En 1958, el panorama cambió cuando Edward Seaga, futuro primer ministro de Jamaica, fundó la West Indian Records Limited. Un año después, los ya mencionados Duke Reid y Clement Coxsone iniciarían sus propios sellos (como una oportunidad de tener material exclusivo para sus sound system): Treasure Isle y Studio One. Nacía una incipiente, aunque próspera, industria musical jamaiquina.

Imposible describir con palabras lo que se percibe en un momento justo, cuando un sinfín de elementos de todo tipo confluyen en un sólo punto para dar nacimiento a algo nuevo, híbrido y heredero de todo aquello que le dio existencia. Los músicos de Kingston, aficionados al jazz y el rhythm & blues de Estados Unidos, comenzaron a experimentar con estos ritmos y los propios de su tierra, como el mento y el calipso, al mismo tiempo que buscaban la comercialidad y el gusto de la gente y seguían las tendencias que marcaban los sound system.

### Preguntas
A) Según el texto sobre la música jamaiquina, ¿quién fundó la West Indian Records Limited en 1958?
B) Reproduce del texto sobre la música jamaiquina el fragmento que va desde "En 1958, el" hasta "industria musical jamaiquina.", ambos incluidos.
Los registros proceden de otra fuente.

[Datos almacenados]
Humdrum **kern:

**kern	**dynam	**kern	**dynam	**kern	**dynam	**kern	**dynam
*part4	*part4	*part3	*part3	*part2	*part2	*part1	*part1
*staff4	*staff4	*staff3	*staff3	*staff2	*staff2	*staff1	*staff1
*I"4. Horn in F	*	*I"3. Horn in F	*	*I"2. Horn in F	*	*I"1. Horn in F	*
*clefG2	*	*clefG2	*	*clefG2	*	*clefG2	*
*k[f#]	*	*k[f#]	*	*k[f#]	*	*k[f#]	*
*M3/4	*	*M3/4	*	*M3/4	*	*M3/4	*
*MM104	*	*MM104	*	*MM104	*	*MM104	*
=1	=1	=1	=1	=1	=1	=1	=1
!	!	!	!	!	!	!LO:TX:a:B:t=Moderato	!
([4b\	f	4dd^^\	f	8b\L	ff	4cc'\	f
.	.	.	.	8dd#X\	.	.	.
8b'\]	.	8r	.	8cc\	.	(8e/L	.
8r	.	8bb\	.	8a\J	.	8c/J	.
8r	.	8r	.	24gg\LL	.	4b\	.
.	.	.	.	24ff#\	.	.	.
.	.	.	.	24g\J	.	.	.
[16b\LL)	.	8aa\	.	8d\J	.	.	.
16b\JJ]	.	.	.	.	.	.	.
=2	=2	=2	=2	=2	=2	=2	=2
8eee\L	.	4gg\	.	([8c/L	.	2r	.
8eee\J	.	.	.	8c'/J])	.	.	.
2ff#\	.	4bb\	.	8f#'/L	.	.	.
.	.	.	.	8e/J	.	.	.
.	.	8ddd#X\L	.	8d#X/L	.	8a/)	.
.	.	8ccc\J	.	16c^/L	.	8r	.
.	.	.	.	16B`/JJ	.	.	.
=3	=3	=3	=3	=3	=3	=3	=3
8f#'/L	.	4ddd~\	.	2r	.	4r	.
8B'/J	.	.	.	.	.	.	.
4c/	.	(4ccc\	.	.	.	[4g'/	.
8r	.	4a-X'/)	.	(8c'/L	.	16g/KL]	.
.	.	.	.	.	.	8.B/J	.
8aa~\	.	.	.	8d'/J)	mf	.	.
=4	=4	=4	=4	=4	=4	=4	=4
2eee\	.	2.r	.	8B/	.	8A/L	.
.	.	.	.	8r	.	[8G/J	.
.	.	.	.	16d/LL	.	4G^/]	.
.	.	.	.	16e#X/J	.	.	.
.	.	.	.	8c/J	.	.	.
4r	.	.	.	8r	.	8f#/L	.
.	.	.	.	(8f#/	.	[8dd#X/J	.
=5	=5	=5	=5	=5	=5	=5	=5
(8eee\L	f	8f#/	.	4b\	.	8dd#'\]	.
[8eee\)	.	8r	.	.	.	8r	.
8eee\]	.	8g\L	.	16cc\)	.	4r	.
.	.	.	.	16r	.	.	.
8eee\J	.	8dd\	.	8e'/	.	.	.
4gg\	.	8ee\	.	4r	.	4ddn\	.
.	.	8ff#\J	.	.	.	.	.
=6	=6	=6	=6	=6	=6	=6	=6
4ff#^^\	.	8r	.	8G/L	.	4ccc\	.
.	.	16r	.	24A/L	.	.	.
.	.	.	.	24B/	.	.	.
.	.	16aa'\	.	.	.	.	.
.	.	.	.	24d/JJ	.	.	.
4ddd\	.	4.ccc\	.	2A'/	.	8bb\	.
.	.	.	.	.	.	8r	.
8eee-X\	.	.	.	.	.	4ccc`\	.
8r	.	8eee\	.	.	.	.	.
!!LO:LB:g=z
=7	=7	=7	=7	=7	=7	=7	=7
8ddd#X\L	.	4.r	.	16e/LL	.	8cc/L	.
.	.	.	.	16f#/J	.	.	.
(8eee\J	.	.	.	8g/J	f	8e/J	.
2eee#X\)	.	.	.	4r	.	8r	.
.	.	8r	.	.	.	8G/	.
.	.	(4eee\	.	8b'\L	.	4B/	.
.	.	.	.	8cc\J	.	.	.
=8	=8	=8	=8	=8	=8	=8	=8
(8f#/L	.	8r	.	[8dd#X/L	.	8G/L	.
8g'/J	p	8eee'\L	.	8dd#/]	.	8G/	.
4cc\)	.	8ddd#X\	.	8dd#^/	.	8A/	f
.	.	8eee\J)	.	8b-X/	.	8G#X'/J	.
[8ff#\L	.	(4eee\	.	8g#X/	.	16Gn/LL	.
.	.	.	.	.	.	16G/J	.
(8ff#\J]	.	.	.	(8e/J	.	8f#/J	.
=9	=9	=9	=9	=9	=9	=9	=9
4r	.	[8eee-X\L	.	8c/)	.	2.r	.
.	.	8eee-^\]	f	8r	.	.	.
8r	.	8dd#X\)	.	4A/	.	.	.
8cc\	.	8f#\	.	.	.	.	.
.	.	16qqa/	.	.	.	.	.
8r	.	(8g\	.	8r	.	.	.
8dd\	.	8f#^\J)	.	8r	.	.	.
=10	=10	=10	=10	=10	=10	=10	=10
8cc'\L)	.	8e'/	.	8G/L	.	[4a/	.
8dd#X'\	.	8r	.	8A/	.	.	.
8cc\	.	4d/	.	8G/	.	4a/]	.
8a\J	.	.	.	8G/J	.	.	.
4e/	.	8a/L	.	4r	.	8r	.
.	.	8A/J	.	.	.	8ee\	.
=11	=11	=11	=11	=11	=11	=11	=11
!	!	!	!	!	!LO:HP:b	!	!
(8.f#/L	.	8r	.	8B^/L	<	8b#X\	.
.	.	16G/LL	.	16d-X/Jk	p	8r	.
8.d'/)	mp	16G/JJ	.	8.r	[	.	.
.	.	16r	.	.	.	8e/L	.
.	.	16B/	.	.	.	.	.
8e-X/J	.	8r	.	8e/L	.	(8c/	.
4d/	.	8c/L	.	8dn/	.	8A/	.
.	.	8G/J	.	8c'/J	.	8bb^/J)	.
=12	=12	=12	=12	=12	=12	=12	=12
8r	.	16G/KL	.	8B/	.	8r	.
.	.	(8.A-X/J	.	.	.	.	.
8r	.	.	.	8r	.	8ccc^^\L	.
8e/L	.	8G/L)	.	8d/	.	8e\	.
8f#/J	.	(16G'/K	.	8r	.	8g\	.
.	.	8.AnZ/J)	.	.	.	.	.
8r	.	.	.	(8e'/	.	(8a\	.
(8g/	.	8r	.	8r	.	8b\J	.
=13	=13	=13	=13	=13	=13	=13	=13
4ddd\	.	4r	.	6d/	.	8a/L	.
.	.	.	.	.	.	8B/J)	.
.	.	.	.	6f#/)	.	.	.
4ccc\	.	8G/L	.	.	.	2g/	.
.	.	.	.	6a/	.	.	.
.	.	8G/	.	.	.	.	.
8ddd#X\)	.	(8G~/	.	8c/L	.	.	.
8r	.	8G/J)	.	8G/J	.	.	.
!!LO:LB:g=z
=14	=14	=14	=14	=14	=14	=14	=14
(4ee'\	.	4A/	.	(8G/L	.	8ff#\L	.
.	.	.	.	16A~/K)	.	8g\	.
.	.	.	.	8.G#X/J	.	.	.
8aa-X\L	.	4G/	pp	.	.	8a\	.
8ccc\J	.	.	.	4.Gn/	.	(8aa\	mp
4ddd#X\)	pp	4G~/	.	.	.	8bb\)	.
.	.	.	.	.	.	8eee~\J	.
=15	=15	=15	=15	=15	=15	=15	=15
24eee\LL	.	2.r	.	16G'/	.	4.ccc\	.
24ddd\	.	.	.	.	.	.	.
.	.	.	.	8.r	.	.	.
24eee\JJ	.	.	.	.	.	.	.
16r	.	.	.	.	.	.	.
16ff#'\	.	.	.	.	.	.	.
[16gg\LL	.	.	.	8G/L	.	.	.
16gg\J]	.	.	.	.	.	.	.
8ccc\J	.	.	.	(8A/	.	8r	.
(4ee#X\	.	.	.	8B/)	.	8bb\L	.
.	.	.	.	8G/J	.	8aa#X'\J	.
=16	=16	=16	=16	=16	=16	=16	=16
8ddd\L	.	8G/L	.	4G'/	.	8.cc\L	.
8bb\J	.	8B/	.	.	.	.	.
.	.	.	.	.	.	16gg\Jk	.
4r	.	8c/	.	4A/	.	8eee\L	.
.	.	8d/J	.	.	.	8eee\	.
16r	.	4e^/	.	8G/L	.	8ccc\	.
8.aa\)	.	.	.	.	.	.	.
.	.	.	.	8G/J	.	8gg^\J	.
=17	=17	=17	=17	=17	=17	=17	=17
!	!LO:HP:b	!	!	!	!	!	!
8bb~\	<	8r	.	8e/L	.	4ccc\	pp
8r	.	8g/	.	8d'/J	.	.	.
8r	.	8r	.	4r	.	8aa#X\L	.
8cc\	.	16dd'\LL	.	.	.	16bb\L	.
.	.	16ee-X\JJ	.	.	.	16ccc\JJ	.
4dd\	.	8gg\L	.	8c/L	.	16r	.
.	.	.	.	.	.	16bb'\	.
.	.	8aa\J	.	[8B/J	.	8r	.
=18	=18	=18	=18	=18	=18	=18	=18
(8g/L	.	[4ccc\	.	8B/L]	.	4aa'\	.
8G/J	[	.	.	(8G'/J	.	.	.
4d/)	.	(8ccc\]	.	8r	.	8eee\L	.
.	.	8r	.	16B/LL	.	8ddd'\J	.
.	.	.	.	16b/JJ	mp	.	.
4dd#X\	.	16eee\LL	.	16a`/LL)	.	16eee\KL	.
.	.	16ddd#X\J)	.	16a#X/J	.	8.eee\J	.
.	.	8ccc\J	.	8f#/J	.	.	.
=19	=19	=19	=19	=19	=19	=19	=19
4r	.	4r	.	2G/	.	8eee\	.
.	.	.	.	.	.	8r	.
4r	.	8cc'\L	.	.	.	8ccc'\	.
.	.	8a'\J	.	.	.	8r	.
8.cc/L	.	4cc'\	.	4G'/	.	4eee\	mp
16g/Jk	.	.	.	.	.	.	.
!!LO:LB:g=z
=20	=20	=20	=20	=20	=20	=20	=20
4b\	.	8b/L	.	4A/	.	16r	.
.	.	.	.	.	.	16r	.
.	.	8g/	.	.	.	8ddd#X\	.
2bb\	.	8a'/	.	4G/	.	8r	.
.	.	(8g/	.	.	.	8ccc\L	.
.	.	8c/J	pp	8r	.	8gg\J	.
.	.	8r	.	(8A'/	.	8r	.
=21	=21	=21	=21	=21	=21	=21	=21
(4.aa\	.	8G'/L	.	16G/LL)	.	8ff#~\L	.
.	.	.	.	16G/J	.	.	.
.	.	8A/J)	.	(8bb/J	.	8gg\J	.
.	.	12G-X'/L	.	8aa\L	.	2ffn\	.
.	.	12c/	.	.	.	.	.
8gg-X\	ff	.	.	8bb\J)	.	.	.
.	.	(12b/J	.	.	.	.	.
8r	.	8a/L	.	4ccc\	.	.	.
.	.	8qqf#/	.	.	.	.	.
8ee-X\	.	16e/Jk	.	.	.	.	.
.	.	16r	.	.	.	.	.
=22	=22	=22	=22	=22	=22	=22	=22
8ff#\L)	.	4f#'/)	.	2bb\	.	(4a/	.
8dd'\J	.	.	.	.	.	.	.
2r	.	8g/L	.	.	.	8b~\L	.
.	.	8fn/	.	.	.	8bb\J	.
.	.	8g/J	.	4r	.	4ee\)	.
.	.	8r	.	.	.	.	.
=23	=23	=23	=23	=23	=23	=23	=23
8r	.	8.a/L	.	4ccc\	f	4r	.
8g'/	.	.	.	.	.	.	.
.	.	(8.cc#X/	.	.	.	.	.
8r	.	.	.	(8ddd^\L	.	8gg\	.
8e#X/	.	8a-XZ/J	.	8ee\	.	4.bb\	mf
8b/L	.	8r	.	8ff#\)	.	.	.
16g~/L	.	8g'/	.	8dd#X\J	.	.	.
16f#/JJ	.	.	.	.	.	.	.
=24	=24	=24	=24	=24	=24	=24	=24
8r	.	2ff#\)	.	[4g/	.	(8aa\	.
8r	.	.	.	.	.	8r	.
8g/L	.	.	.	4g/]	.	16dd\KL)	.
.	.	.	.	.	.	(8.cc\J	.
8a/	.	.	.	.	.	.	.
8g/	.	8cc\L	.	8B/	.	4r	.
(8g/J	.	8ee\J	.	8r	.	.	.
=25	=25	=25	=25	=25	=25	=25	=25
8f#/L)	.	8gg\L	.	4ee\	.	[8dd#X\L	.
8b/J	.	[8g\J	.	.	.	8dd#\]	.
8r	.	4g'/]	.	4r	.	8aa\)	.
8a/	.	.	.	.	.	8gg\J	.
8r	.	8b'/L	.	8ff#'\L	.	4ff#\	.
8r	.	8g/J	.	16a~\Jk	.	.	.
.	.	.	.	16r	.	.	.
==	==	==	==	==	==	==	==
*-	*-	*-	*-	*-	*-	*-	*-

### Respuestas en orden
A) Edward Seaga, futuro primer ministro de Jamaica.

B)
En 1958, el panorama cambió cuando Edward Seaga, futuro primer ministro de Jamaica, fundó la West Indian Records Limited. Un año después, los ya mencionados Duke Reid y Clement Coxsone iniciarían sus propios sellos (como una oportunidad de tener material exclusivo para sus sound system): Treasure Isle y Studio One. Nacía una incipiente, aunque próspera, industria musical jamaiquina.